Randomised controlled trials (RCTs) involving patients over the age of 18 comparing dentist-dispensed or over-the-counter tooth whitening (bleaching) products with placebo or other comparable products were considered. Quasi-randomised trials and those combining in-office and at home treatments as well as those involving physical removal of stains were excluded.
Study selection, data abstraction and risk of bias assessment was carried out independently by two review authors. Risk ratios (RR) were used for dichotomous data and standardised mean difference (SMD) for continuous data, with 95% confidence intervals (CIs). The certainty of the evidence was assessed using the GRADE approach.
- 71 RCTs were included
- 26 studies (1398 patients) compared a bleaching agent to placebo
- 51 studies (2382 patients) compared a bleaching agent to another bleaching agent.
- 2 studies were considered to be at low risk of bias, 2 at high risk and 67 at unclear risk.
- The is low to very low certainty evidence that at different concentrations with varying application times bleaching agents (carbamide peroxide (CP) gel in tray, hydrogen peroxide (HP) gel in tray, HP strips, CP paint-on gel, HP paint- on gel, sodium hexametaphosphate (SHMP) chewing gum, sodium tripolyphosphate (STPP) chewing gum, and HP mouthwash)whitened teeth compared to placebo over a short time period (from 2 weeks to 6 months),
- The current evidence is insufficient draw reliable conclusions regarding the superiority of home-based bleaching agents or application methods, time or duration or concentration because of wide variation in these elements of the studies. In addition, most comparisons were reported in single trials with small sample sizes and event rates providing evidence of low or very low quality.
- Tooth sensitivity and oral irritation were the most common side effects which were more prevalent with higher concentrations of active agents though the effects were mild and transient.
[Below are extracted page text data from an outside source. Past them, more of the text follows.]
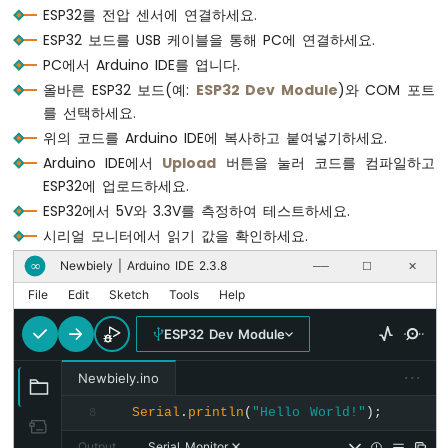
지
ESP32를 전압 센서에 연결하세요.
Serial
.
println
(voltage_in, 2);
연
ESP32 보드를 USB 케이블을 통해 PC에 연결하세요.
없
delay
(500);
PC에서 Arduino IDE를 엽니다.
이
}
올바른 ESP32 보드(예:
ESP32 Dev Module
)와 COM 포트
깜
를 선택하세요.
박
임
위의 코드를 Arduino IDE에 복사하고 붙여넣기하세요.
ESP32
Arduino IDE에서
Upload
버튼을 눌러 코드를 컴파일하고
-
ESP32에 업로드하세요.
여
ESP32에서 5V와 3.3V를 측정하여 테스트하세요.
러
시리얼 모니터에서 읽기 값을 확인하세요.
LED
깜
Newbiely | Arduino IDE 2.3.8
∞
──
☐
✕
빡
임
File
Edit
Sketch
Tools
Help
ESP32
ESP32 Dev Module
-
LED
···
Newbiely.ino
-
페
Serial
.
println
(
"Hello World!"
);
8
이
드
Output
Serial Monitor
- Tooth whitening did not have any effect on oral health-related quality of life.
The authors concluded: –
We found low to very low-certainty evidence over short time periods to support the effectiveness of home-based chemically-induced bleaching methods compared to placebo for all the outcomes tested.
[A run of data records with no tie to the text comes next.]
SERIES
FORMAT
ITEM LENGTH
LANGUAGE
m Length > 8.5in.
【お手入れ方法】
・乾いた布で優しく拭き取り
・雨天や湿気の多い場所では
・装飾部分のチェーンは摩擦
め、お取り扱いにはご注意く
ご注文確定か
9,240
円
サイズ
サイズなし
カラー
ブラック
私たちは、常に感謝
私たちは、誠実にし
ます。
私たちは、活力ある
We were unable to draw any conclusions regarding the superiority of home-based bleaching compositions or any particular method of application or concentration or application time or duration of use, as the overall evidence generated was of very low certainty. Well-planned RCTs need to be conducted by standardising methods of application, concentrations, application times, and duration of treatment.
This Cochrane review update adds 46 new studies to the previous version bringing the total up to 71 trials. However, as the authors highlight in the discussion most the available trials were small single study trials. These could not be meta-analysed because of the different methods of application, concentrations of bleaching agents, application times or duration of use. A majority of the studies also focus on short-term results. As a consequence, the evidence for home-based tooth whitening products is of very low certainty. Future studies need to be well designed with greater standardisation of methods and reporting outcomes including patient reported outcomes and cost-effectiveness.
Eachempati P, Kumbargere Nagraj S, Kiran Kumar Krishanappa S, Gupta P, Yaylali IE. Home‐based chemically‐induced whitening (bleaching) of teeth in adults. Cochrane Database of Systematic Reviews 2018, Issue 12. Art. No.: CD006202. DOI: 10.1002/14651858.CD006202.pub2.